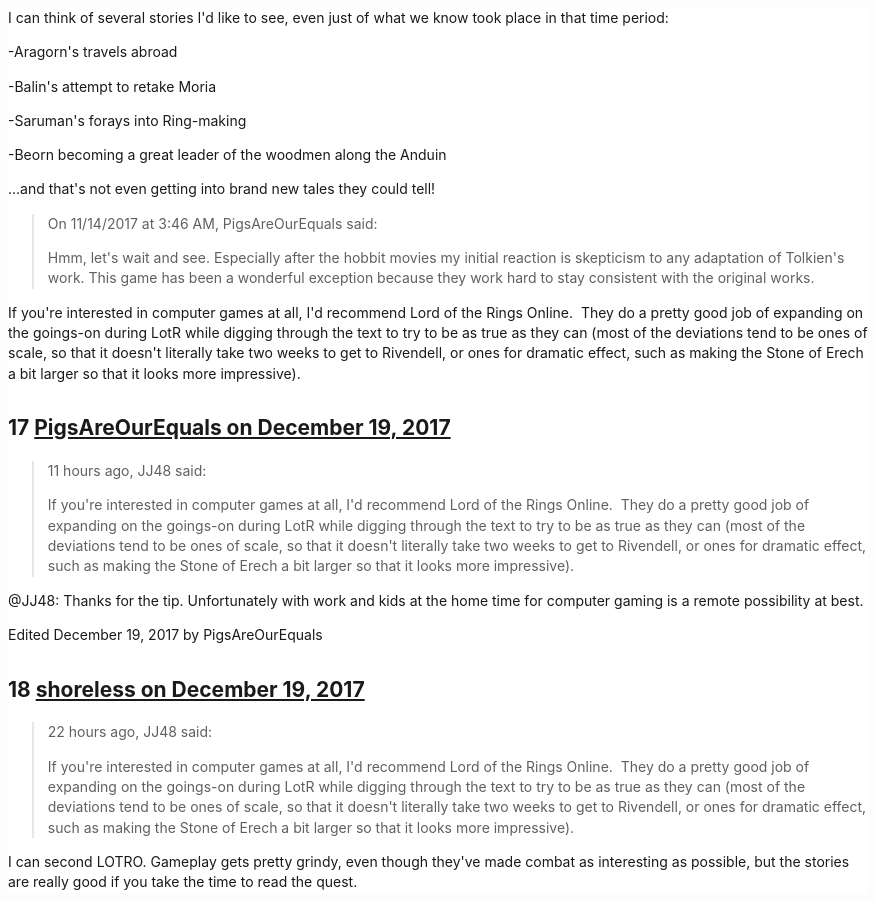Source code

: I can think of several stories I'd like to see, even just of what we know took place in that time period:

-Aragorn's travels abroad

-Balin's attempt to retake Moria

-Saruman's forays into Ring-making

-Beorn becoming a great leader of the woodmen along the Anduin

...and that's not even getting into brand new tales they could tell!

> On ‎11‎/‎14‎/‎2017 at 3:46 AM, PigsAreOurEquals said:
> 
> Hmm, let's wait and see. Especially after the hobbit movies my initial reaction is skepticism to any adaptation of Tolkien's work. This game has been a wonderful exception because they work hard to stay consistent with the original works.

If you're interested in computer games at all, I'd recommend Lord of the Rings Online.  They do a pretty good job of expanding on the goings-on during LotR while digging through the text to try to be as true as they can (most of the deviations tend to be ones of scale, so that it doesn't literally take two weeks to get to Rivendell, or ones for dramatic effect, such as making the Stone of Erech a bit larger so that it looks more impressive).

## 17 [PigsAreOurEquals on December 19, 2017](https://community.fantasyflightgames.com/topic/263165-new-amazon-show/?do=findComment&comment=3133866)

> 11 hours ago, JJ48 said:
> 
> If you're interested in computer games at all, I'd recommend Lord of the Rings Online.  They do a pretty good job of expanding on the goings-on during LotR while digging through the text to try to be as true as they can (most of the deviations tend to be ones of scale, so that it doesn't literally take two weeks to get to Rivendell, or ones for dramatic effect, such as making the Stone of Erech a bit larger so that it looks more impressive).

@JJ48: Thanks for the tip. Unfortunately with work and kids at the home time for computer gaming is a remote possibility at best.

Edited December 19, 2017 by PigsAreOurEquals

## 18 [shoreless on December 19, 2017](https://community.fantasyflightgames.com/topic/263165-new-amazon-show/?do=findComment&comment=3134879)

> 22 hours ago, JJ48 said:
> 
> If you're interested in computer games at all, I'd recommend Lord of the Rings Online.  They do a pretty good job of expanding on the goings-on during LotR while digging through the text to try to be as true as they can (most of the deviations tend to be ones of scale, so that it doesn't literally take two weeks to get to Rivendell, or ones for dramatic effect, such as making the Stone of Erech a bit larger so that it looks more impressive).

I can second LOTRO. Gameplay gets pretty grindy, even though they've made combat as interesting as possible, but the stories are really good if you take the time to read the quest.
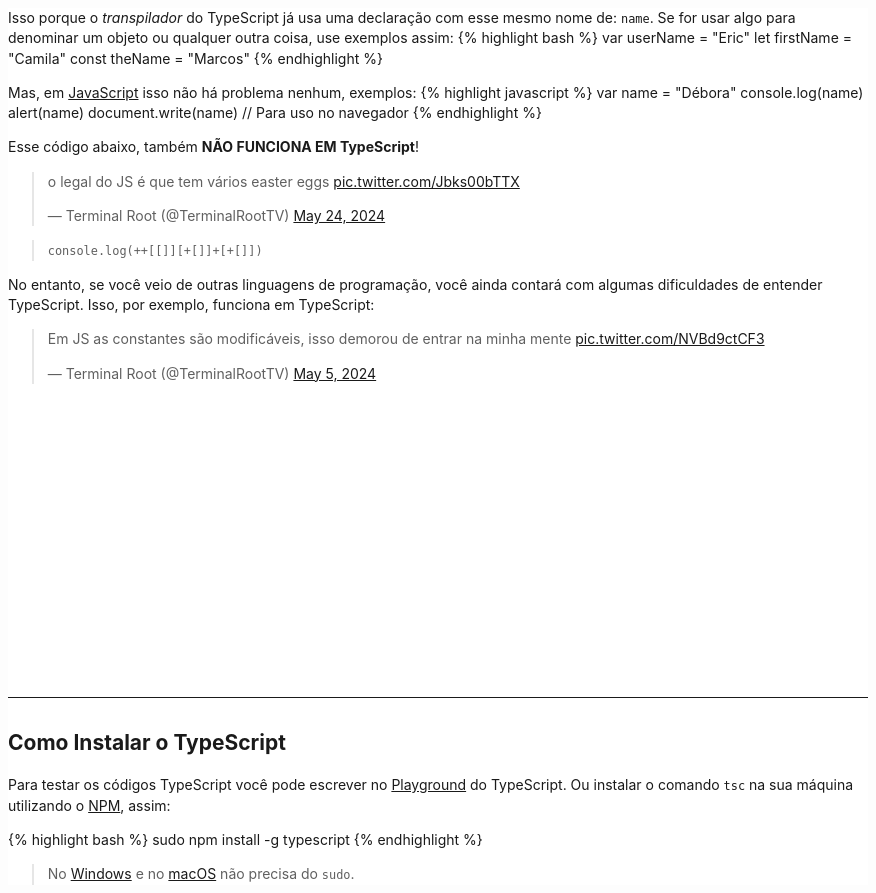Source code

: Isso porque o *transpilador* do TypeScript já usa uma declaração com esse mesmo nome de: `name`. Se for usar algo para denominar um objeto ou qualquer outra coisa, use exemplos assim:
{% highlight bash %}
var userName  = "Eric"
let firstName = "Camila"
const theName = "Marcos"
{% endhighlight %}

Mas, em [JavaScript](https://terminalroot.com.br/tags#javascript) isso não há problema nenhum, exemplos:
{% highlight javascript %}
var name = "Débora"
console.log(name)
alert(name)
document.write(name) // Para uso no navegador
{% endhighlight %}

Esse código abaixo, também **NÃO FUNCIONA EM TypeScript**!

<blockquote class="twitter-tweet"><p lang="pt" dir="ltr">o legal do JS é que tem vários easter eggs <a href="https://t.co/Jbks00bTTX">pic.twitter.com/Jbks00bTTX</a></p>&mdash; Terminal Root (@TerminalRootTV) <a href="https://twitter.com/TerminalRootTV/status/1794001079140585554?ref_src=twsrc%5Etfw">May 24, 2024</a></blockquote> <script async src="https://platform.twitter.com/widgets.js" charset="utf-8"></script>

> `console.log(++[[]][+[]]+[+[]])`

No entanto, se você veio de outras linguagens de programação, você ainda contará com algumas dificuldades de entender TypeScript. Isso, por exemplo, funciona em TypeScript:

<blockquote class="twitter-tweet"><p lang="pt" dir="ltr">Em JS as constantes são modificáveis, isso demorou de entrar na minha mente <a href="https://t.co/NVBd9ctCF3">pic.twitter.com/NVBd9ctCF3</a></p>&mdash; Terminal Root (@TerminalRootTV) <a href="https://twitter.com/TerminalRootTV/status/1787261823793725508?ref_src=twsrc%5Etfw">May 5, 2024</a></blockquote> <script async src="https://platform.twitter.com/widgets.js" charset="utf-8"></script>



<script async src="//pagead2.googlesyndication.com/pagead/js/adsbygoogle.js"></script>
<ins class="adsbygoogle"
style="display:inline-block;width:336px;height:280px"
data-ad-client="ca-pub-2838251107855362"
data-ad-slot="5351066970"></ins>
<script>
(adsbygoogle = window.adsbygoogle || []).push({});
</script>

---

## Como Instalar o TypeScript
Para testar os códigos TypeScript você pode escrever no [Playground](https://www.typescriptlang.org/pt/play) do TypeScript. Ou instalar o comando `tsc` na sua máquina utilizando o [NPM](https://terminalroot.com.br/tags#npm), assim:

{% highlight bash %}
sudo npm install -g typescript
{% endhighlight %}
> No [Windows](https://terminalroot.com.br/tags#windows) e no [macOS](https://terminalroot.com.br/tags#macos) não precisa do `sudo`.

####

### YOUR TASK
Reproduce the data from the line containing "they could tell!" to the line containing "the original works.", swapping "skepticism" for "doubt" and changing nothing else.

### REPLY
...and that's not even getting into brand new tales they could tell!

> On ‎11‎/‎14‎/‎2017 at 3:46 AM, PigsAreOurEquals said:
> 
> Hmm, let's wait and see. Especially after the hobbit movies my initial reaction is doubt to any adaptation of Tolkien's work. This game has been a wonderful exception because they work hard to stay consistent with the original works.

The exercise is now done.